> [EXERCISE OBJECTIVE] Among the records that follow, set down only the lines from the one containing "7: (37, 193, 0.37)" to the one containing "27: (42, 16, 0.48)", both included, exactly.

> [Items listed in a dataset]
- - - - -
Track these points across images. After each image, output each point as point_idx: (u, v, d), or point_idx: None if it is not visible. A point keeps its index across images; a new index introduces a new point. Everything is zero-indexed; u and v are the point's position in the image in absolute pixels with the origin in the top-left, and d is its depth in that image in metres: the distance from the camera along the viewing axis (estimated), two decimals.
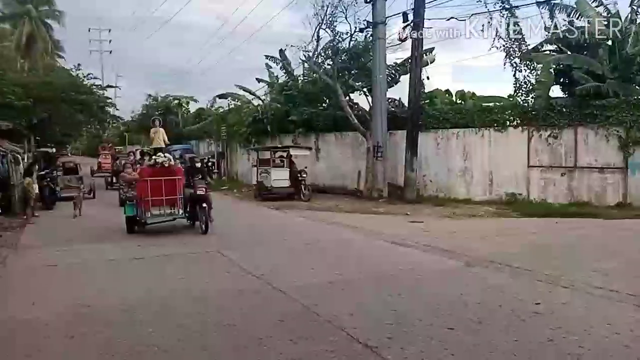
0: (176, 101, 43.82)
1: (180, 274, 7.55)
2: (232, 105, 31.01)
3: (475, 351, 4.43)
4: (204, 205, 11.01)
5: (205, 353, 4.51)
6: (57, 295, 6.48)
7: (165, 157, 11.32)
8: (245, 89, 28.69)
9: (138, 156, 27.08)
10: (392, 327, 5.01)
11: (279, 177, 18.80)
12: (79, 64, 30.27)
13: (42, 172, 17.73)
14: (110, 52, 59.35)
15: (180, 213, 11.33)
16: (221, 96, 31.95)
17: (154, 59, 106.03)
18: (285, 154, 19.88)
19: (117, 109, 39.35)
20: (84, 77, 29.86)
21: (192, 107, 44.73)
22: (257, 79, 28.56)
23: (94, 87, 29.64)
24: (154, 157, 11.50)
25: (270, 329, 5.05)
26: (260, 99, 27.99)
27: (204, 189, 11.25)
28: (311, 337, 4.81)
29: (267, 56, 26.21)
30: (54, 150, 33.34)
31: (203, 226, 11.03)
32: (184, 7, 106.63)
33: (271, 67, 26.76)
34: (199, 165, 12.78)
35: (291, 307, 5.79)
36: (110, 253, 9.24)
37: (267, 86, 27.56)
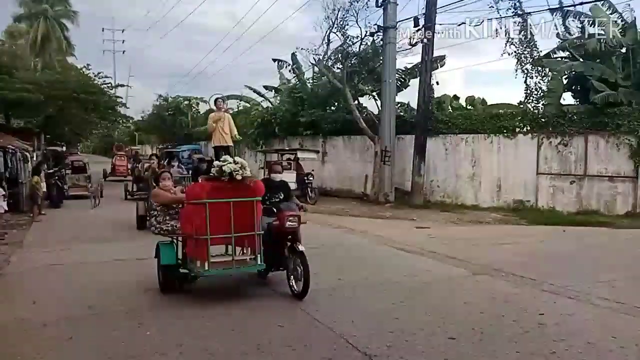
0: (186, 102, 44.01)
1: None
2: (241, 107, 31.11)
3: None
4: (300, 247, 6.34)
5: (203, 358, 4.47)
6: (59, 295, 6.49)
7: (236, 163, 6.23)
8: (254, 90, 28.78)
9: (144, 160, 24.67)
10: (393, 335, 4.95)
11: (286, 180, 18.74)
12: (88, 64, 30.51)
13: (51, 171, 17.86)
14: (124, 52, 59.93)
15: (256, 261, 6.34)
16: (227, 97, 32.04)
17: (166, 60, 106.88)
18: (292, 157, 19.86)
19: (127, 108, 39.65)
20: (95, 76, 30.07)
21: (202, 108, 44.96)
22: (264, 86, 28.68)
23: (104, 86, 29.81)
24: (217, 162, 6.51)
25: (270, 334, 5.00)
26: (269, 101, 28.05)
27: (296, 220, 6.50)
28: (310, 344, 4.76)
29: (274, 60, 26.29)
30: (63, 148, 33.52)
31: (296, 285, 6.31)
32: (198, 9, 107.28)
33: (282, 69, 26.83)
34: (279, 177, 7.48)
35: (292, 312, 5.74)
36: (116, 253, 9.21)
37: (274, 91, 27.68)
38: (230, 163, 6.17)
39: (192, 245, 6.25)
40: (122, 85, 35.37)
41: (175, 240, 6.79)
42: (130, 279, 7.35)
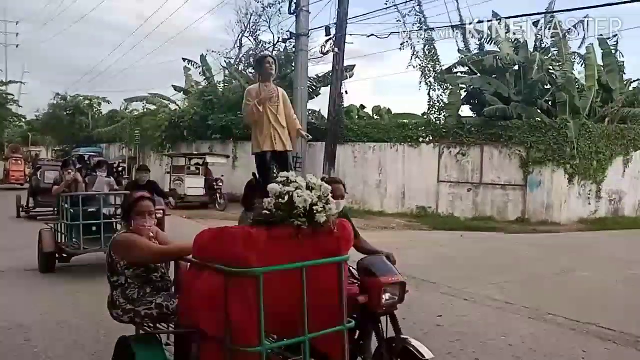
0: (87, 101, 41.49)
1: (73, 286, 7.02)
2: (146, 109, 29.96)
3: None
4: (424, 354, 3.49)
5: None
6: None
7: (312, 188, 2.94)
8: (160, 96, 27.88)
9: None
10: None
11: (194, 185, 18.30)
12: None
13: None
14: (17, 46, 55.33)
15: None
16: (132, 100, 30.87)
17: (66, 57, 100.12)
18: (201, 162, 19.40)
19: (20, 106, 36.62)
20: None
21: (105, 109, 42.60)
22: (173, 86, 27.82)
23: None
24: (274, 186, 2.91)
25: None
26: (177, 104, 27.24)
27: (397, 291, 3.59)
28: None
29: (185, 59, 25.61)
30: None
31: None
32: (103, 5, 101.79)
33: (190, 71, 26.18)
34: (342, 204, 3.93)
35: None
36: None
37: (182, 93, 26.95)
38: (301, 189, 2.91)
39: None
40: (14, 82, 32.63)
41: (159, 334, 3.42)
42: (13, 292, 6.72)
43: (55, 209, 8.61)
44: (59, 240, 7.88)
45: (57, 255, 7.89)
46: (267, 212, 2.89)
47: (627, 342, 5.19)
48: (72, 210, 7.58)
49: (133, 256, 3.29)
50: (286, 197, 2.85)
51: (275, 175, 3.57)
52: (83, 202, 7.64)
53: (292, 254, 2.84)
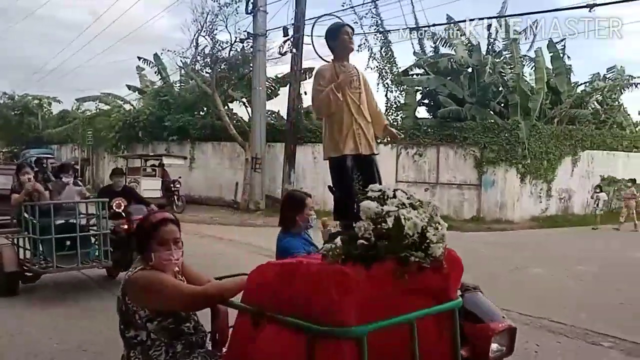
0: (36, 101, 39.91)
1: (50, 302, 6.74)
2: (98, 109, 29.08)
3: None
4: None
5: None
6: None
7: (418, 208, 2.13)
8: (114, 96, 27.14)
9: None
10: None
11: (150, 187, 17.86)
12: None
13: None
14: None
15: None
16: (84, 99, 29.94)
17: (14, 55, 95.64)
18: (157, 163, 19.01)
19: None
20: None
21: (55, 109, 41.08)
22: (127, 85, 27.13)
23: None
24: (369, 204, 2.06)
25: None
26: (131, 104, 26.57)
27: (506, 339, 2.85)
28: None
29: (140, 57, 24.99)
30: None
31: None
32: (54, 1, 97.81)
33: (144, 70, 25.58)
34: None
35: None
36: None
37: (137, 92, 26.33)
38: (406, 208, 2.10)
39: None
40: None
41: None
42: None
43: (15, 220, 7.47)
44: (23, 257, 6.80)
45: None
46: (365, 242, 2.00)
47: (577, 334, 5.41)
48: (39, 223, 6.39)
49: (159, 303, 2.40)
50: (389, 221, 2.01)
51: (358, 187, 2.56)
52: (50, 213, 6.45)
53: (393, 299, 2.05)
- - - - -
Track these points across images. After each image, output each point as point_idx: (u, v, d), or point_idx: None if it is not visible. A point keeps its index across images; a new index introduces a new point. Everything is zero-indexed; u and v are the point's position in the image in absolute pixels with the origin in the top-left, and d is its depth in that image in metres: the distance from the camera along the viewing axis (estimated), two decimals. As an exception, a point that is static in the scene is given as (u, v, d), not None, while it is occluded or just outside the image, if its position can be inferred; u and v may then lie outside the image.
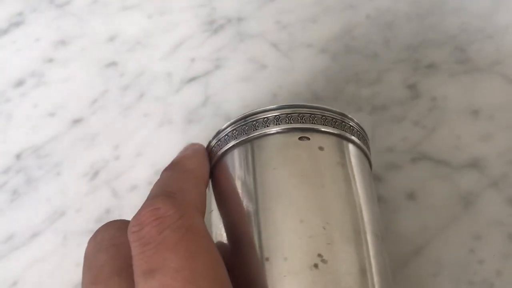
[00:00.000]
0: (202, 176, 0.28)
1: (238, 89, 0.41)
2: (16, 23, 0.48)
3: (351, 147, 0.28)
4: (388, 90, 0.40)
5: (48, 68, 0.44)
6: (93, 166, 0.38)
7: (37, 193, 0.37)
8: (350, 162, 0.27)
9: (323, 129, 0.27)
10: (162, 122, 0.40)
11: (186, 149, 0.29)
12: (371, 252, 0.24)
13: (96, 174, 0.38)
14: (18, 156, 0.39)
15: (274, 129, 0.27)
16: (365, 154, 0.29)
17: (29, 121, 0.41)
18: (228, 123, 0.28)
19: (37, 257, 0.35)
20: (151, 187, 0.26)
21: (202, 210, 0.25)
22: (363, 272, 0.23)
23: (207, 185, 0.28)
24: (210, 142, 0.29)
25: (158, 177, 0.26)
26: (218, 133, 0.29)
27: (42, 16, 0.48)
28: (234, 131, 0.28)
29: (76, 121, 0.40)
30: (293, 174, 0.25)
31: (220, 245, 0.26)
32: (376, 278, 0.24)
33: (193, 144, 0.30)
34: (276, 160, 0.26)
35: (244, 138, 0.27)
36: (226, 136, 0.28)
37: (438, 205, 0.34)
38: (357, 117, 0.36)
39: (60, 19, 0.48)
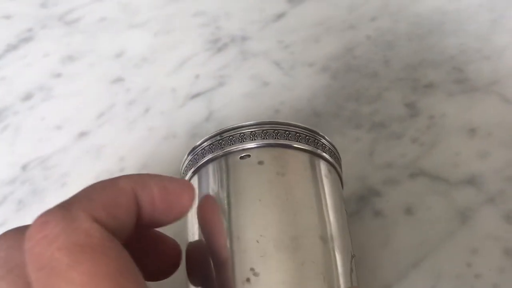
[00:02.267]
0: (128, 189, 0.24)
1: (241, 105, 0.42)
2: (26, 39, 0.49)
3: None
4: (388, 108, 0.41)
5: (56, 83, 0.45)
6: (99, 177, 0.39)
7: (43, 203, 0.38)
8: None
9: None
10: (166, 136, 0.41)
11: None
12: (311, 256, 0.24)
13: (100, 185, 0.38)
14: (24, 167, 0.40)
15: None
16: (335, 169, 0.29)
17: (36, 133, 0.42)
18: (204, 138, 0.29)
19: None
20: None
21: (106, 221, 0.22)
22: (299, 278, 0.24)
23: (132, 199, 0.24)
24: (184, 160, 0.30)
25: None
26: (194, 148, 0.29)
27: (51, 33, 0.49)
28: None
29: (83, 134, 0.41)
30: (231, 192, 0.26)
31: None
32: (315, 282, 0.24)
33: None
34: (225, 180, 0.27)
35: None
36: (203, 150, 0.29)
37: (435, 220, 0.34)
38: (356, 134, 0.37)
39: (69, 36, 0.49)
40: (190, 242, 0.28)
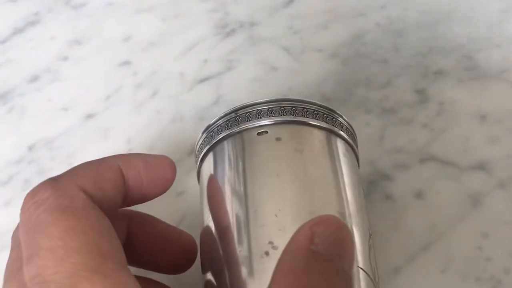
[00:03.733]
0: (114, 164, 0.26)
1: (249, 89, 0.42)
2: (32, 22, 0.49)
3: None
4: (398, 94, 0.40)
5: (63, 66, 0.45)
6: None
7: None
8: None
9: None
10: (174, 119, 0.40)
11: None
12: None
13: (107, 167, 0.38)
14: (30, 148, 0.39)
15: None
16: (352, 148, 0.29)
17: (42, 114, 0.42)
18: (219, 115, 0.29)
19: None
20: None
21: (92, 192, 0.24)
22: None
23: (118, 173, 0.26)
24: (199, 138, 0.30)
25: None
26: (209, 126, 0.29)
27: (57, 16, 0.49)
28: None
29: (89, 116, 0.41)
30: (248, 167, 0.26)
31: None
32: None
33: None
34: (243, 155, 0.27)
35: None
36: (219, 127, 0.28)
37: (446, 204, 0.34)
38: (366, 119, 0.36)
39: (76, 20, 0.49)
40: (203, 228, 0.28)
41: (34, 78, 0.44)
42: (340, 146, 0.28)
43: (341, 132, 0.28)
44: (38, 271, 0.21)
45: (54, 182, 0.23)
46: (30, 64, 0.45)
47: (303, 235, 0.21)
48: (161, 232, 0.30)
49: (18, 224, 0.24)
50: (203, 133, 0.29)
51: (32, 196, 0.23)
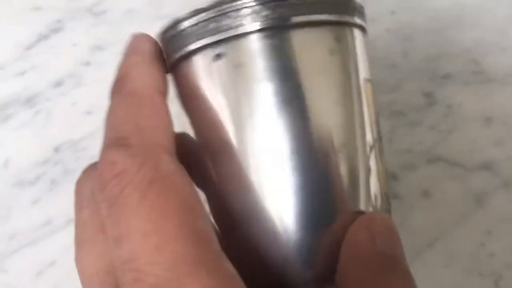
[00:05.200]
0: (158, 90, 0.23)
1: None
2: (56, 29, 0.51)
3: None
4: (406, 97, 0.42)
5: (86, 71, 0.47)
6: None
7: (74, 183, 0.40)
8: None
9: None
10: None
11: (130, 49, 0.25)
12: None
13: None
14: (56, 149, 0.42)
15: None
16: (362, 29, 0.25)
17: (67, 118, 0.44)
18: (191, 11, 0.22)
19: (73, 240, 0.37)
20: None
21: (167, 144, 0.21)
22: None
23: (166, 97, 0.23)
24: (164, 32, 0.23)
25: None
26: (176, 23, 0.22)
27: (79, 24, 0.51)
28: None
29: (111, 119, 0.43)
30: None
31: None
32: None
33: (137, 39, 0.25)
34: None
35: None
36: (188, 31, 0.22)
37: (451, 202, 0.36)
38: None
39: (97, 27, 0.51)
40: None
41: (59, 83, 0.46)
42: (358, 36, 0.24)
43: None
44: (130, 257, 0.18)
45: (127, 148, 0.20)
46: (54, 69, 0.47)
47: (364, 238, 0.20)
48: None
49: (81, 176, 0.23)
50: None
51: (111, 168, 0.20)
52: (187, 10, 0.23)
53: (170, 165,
- - - - -
> [SOLUTION TO THIS PROBLEM]
7: (37, 193, 0.37)
8: (350, 162, 0.27)
9: (323, 129, 0.27)
10: (162, 122, 0.40)
11: (186, 149, 0.29)
12: (371, 252, 0.24)
13: (96, 174, 0.38)
14: (18, 156, 0.39)
15: (274, 129, 0.27)
16: (365, 154, 0.29)
17: (29, 121, 0.41)
18: (228, 123, 0.28)
19: (37, 257, 0.35)
20: (151, 187, 0.26)
21: (202, 210, 0.25)
22: (363, 272, 0.23)
23: (207, 185, 0.28)
24: (210, 142, 0.29)
25: (158, 177, 0.26)
26: (218, 133, 0.29)
27: (42, 16, 0.48)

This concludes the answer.